Pada Sabtu, saat musim kemarau sudah pergi, mendung menyergap angkasa, menyembunyikan mata hari. Jam pulang sekolah telah tiba, aku mempercepat langkah, tak sabar ingin segera bertemu ayah, berbagi cerita, bertukar kisah. Kilatan petir dan bunyi gemuruh di langit membuat dadaku gaduh. Aku berharap, kali ini hujan tidak turun.

Sampai di rumah, kudapati nenek duduk di atas dipan bambu, menjahit sesuatu. Aku menyalami tangannya, sembari melayangkan pandangan ke segala arah. Sunyi, hanya sesekali bunyi batuk serak nenek dengan matanya yang menunduk, menyelesaikan pekerjaan menjahitnya.

“Nek…! Ayah sudah datang…?”

Pertanyaanku membuat nenek sejenak mengangkat wajahnya, lalu merunduk lagi. Perempuan senja itu kembali sibuk memainkan tangan, melanjutkan pekerjaan. Aku memasang telinga siaga. Tak berani mengulang pekerjaan. Nenek orangnya, sedikit pemarah. Jika usil bertanya, bisa saja amarah tumpah dari mulutnya.

“Baso tadi datang, menyampaikan pesan dari ayahmu. Katanya tak bisa pulang karena harus mengurus pembayaran rekening yang menunggak.

“Ini dari ayahmu Raya, dititp Om Baso…!”

Ah ayah, apa kali ini kau ingkar janji? Aku menerima hadiah itu dengan hati campur-aduk.

“Cepat ganti pakaianmu. Hujan akan turun, lekaslah ke sawah menyabit rumput…!”

Kalimat yang barusan diucapkan nenek, entah mengapa selalu meninggalkan perih di hatiku. Aku tak bisa menyembunyikan kedongkolan, tapi pula tak kuasa membantah. Aku ingat kata-kata Ayah. Aku harus jadi lelaki kuat.

***

Hujan masih malu-malu, rintiknya lemah menyentuh ubun-ubun, aku sudah menyudahi menyabit rumput saat karungku terisi penuh. Sekarung rumput kuangkat dengan susah payah. Aku mirip kuli yang mengangkat sekarung gabah di punggung. Kakiku menjejak, menyusuri pematang yang mulai licin. Dalam kondisi seperti ini, harus ekstra hati-hati karena kaki mudah terpeleset.
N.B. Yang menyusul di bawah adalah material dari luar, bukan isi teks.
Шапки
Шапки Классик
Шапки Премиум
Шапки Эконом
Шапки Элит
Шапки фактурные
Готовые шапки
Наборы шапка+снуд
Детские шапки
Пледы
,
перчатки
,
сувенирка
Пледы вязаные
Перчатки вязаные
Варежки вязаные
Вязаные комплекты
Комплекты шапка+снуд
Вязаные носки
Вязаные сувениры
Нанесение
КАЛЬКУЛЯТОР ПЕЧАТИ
Di depan ada titian kecil yang membelah sungai. Aku meniti, tepat saat langkah ketiga, aku kehilangan keseimbangan dan terperosok. Terjatuh ke sungai, menindih hampran air yang mengalir deras. Aku menggapai, meraih apa saja yang bisa menahan derasnya air sungai yang debitnya bertambah karena hujan. Tampak sia-sia, sekarung rumput telah melaju timbul tenggelam, dan aku dalam kondisi yang sama muncul terbenam, kepayahan, berusaha menggapai apa saja. Hujan semakin deras, tiba-tiba aku melihat ayah. Wajahnya sumringah lalu hilang bersama gelap yang tiba-tiba menyerang.

“Raya…!”

***

Kesadaranku belum sempurna saat kurasakan seorang lelaki tiba-tiba mendekapku. Kudapati dadanya bergemuruh. Ayah…!

“Bangun Raya…!”

Samar. Aku mencoba membuka mata, namun sulit. Aku mendengar bunyi sesunggukan yang tegas, juga tangisan merintih dari seseorang yang ringkih. Ayah dan nenek sedang berbagi kesedihan, diikuti banyak orang-orang yang datang. Para tetangga, ada pula teman-teman sekolahku…! Ini dalam rangka apa?

“Bangun Raya…!”

Tapi suara itu makin lirih, lalu seseorang yang lain mendatangiku. Memakai pakaian dari cahaya, cantik sekali. Ibu…? Senyumnya terkulum lalu mendekapku, mengelus kepalaku yang basah oleh air mata. Ibu dari mana? Raya kangen Ibu…? Ah…! Tak ada jawaban, hanya senyumnya yang rekah, lalu melangkah pergi, melambaikan tangan. Aku mengikuti, tapi tiba-tiba tangannya terangkat, memberi isyarat, melarang. Suara semerdu seruling terucap membela telingaku, menggapai hatiku yang selalu bertanya-tanya.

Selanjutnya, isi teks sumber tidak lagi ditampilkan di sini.